Em 1998, último ano do governo de Britto, novo baque: a Agência Nacional de Energia Elétrica (Aneel) autorizou a redução de capital da CEEE no valor de R$ 415 milhões (em moeda de hoje, cerca de R$ 7 bilhões), com a restituição aos acionistas de parte proporcional do valor das suas ações.
Gerson Carrion, assessor técnico da Frente Parlamentar pela Preservação da Soberania Energética Nacional, disse ao Extra Classe em dezembro passado, que os danos dessa privatização foram de tal ordem nocivos que ainda permanecem os seus efeitos no desempenho financeiro da estatal. “O esquartejamento a que foi submetida a CEEE, com a privatização de dois terços da sua área de distribuição, caracteriza um crime que deveria ser investigado pelos órgãos de controle”, disse Carrion.

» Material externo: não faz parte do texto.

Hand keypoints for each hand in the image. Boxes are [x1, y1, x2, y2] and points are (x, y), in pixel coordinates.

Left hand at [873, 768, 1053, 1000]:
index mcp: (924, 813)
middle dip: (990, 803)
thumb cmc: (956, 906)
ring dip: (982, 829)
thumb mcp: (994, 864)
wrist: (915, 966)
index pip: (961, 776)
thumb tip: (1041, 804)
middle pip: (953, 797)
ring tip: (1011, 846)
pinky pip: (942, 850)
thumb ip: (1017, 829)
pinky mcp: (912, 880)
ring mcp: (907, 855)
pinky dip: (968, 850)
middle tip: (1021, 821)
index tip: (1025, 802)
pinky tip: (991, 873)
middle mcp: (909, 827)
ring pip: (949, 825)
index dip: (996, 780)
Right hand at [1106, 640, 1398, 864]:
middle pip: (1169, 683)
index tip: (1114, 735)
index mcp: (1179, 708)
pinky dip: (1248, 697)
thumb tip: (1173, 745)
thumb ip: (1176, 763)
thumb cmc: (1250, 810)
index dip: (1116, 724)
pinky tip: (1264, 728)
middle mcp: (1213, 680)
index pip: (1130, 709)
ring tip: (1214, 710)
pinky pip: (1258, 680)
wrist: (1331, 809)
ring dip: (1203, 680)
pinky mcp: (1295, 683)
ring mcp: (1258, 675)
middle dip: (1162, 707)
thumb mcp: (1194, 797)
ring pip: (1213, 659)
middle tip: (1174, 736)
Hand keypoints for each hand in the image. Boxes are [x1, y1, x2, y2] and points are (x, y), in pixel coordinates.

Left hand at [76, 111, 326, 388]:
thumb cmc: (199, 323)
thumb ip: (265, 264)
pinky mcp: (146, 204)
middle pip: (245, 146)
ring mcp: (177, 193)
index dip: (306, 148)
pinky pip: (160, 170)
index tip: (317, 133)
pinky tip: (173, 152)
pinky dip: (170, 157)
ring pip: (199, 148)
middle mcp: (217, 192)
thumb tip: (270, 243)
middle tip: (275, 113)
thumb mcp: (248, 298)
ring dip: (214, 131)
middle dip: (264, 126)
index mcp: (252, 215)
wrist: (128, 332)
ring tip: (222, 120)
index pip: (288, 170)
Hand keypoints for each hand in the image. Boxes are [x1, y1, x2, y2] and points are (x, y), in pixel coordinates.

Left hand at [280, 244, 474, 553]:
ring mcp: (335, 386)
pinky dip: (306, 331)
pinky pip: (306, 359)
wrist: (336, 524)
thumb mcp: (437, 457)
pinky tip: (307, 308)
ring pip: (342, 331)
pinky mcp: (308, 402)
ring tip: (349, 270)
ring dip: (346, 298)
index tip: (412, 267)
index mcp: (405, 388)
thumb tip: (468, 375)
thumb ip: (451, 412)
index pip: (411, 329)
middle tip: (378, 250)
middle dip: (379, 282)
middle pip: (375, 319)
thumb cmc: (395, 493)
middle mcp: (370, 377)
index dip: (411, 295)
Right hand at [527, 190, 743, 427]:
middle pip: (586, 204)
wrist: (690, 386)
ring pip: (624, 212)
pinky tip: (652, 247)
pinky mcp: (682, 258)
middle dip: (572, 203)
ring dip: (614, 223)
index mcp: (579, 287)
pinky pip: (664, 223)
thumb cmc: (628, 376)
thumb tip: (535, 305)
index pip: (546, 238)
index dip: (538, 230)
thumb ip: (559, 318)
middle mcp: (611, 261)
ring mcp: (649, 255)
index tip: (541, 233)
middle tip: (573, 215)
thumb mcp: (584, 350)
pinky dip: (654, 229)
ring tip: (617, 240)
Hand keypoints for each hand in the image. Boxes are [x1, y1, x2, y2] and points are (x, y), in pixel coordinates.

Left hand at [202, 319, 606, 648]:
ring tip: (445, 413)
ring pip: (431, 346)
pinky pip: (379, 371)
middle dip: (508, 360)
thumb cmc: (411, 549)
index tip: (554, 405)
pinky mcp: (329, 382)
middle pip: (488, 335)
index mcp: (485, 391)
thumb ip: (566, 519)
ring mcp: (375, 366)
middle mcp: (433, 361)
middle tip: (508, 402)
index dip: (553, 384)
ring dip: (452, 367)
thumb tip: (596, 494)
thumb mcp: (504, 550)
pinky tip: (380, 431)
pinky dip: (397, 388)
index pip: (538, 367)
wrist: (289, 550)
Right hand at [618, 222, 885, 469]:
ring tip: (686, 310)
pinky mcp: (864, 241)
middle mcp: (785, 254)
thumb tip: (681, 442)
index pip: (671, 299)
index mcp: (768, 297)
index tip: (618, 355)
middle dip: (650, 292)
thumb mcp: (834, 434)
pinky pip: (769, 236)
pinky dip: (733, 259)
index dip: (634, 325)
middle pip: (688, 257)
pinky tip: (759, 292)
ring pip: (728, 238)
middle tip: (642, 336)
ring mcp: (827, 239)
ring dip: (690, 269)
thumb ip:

A CEEE que sobrou desse vendaval do governo Britto foi dividida em duas partes para sua venda: a CEEE-D e os braços de geração e transmissão (CEEE-GT). O leilão da distribuição estava previsto para ocorrer ainda em 2020, mas foi postergado para 2021 devido às dificuldades impostas pela pandemia. Já a parte de geração e transmissão está prevista para ir à venda em maio de 2021.
Iniciativas judiciais
Desde o anúncio de privatização, trabalhadores, movimentos sociais, sindicatos e partidos de oposição tentam reverter o processo de privatização. PDT, PT, PSOL e PCdoB ingressaram no STF com ações diretas de inconstitucionalidade (Adi) contra a derrubada do plebiscito. Também houve uma ADI 6.325, ajuizada pelo PDT, também questionou a autorização dada pela Assembleia Legislativa, através da Emenda Constitucional nº 77/2019, para a formação de monopólios privados no setor de energia elétrica do estado.